Stored data

<<<<

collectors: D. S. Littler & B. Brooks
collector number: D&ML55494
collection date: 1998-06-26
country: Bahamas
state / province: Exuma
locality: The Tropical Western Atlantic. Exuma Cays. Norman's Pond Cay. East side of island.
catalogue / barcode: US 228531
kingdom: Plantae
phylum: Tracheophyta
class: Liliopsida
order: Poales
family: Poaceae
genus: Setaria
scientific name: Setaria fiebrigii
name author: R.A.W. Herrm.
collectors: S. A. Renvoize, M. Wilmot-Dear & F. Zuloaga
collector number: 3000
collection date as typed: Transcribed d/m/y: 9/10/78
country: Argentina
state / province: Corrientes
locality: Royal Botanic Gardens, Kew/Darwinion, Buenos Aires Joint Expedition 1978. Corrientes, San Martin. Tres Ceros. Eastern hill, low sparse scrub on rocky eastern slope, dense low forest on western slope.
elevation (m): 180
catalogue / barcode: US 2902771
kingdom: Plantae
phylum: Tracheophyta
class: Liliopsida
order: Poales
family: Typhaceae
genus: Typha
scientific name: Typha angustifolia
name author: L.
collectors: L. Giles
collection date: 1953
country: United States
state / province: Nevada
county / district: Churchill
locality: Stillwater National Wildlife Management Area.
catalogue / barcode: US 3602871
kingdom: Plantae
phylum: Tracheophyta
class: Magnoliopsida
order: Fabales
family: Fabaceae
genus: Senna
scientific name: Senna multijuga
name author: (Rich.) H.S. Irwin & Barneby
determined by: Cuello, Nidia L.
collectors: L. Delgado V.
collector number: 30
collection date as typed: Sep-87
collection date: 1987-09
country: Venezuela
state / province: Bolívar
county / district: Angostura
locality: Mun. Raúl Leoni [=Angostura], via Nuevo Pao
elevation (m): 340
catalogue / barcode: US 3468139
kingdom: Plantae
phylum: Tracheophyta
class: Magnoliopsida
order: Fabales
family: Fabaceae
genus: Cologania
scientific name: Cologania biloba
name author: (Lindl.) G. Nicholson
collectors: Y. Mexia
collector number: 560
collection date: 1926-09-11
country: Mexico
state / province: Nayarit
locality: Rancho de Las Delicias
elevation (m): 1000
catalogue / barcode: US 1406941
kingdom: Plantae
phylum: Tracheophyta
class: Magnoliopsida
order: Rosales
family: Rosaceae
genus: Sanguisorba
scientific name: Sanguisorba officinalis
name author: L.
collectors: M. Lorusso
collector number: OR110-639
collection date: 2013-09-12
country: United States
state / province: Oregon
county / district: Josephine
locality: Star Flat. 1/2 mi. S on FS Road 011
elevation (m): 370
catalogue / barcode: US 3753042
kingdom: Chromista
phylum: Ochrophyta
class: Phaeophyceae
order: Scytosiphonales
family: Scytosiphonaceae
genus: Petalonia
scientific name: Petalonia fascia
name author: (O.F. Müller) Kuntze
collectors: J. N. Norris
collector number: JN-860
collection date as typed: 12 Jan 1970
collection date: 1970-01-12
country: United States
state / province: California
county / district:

>>>>

> [What the exercise asks]:
Reproduce all of the items above, renaming "locality" to "collection site" wherever it occurs and leaving everything else unchanged.

> [Exercise output]:
collectors: D. S. Littler & B. Brooks
collector number: D&ML55494
collection date: 1998-06-26
country: Bahamas
state / province: Exuma
collection site: The Tropical Western Atlantic. Exuma Cays. Norman's Pond Cay. East side of island.
catalogue / barcode: US 228531
kingdom: Plantae
phylum: Tracheophyta
class: Liliopsida
order: Poales
family: Poaceae
genus: Setaria
scientific name: Setaria fiebrigii
name author: R.A.W. Herrm.
collectors: S. A. Renvoize, M. Wilmot-Dear & F. Zuloaga
collector number: 3000
collection date as typed: Transcribed d/m/y: 9/10/78
country: Argentina
state / province: Corrientes
collection site: Royal Botanic Gardens, Kew/Darwinion, Buenos Aires Joint Expedition 1978. Corrientes, San Martin. Tres Ceros. Eastern hill, low sparse scrub on rocky eastern slope, dense low forest on western slope.
elevation (m): 180
catalogue / barcode: US 2902771
kingdom: Plantae
phylum: Tracheophyta
class: Liliopsida
order: Poales
family: Typhaceae
genus: Typha
scientific name: Typha angustifolia
name author: L.
collectors: L. Giles
collection date: 1953
country: United States
state / province: Nevada
county / district: Churchill
collection site: Stillwater National Wildlife Management Area.
catalogue / barcode: US 3602871
kingdom: Plantae
phylum: Tracheophyta
class: Magnoliopsida
order: Fabales
family: Fabaceae
genus: Senna
scientific name: Senna multijuga
name author: (Rich.) H.S. Irwin & Barneby
determined by: Cuello, Nidia L.
collectors: L. Delgado V.
collector number: 30
collection date as typed: Sep-87
collection date: 1987-09
country: Venezuela
state / province: Bolívar
county / district: Angostura
collection site: Mun. Raúl Leoni [=Angostura], via Nuevo Pao
elevation (m): 340
catalogue / barcode: US 3468139
kingdom: Plantae
phylum: Tracheophyta
class: Magnoliopsida
order: Fabales
family: Fabaceae
genus: Cologania
scientific name: Cologania biloba
name author: (Lindl.) G. Nicholson
collectors: Y. Mexia
collector number: 560
collection date: 1926-09-11
country: Mexico
state / province: Nayarit
collection site: Rancho de Las Delicias
elevation (m): 1000
catalogue / barcode: US 1406941
kingdom: Plantae
phylum: Tracheophyta
class: Magnoliopsida
order: Rosales
family: Rosaceae
genus: Sanguisorba
scientific name: Sanguisorba officinalis
name author: L.
collectors: M. Lorusso
collector number: OR110-639
collection date: 2013-09-12
country: United States
state / province: Oregon
county / district: Josephine
collection site: Star Flat. 1/2 mi. S on FS Road 011
elevation (m): 370
catalogue / barcode: US 3753042
kingdom: Chromista
phylum: Ochrophyta
class: Phaeophyceae
order: Scytosiphonales
family: Scytosiphonaceae
genus: Petalonia
scientific name: Petalonia fascia
name author: (O.F. Müller) Kuntze
collectors: J. N. Norris
collector number: JN-860
collection date as typed: 12 Jan 1970
collection date: 1970-01-12
country: United States
state / province: California
county / district:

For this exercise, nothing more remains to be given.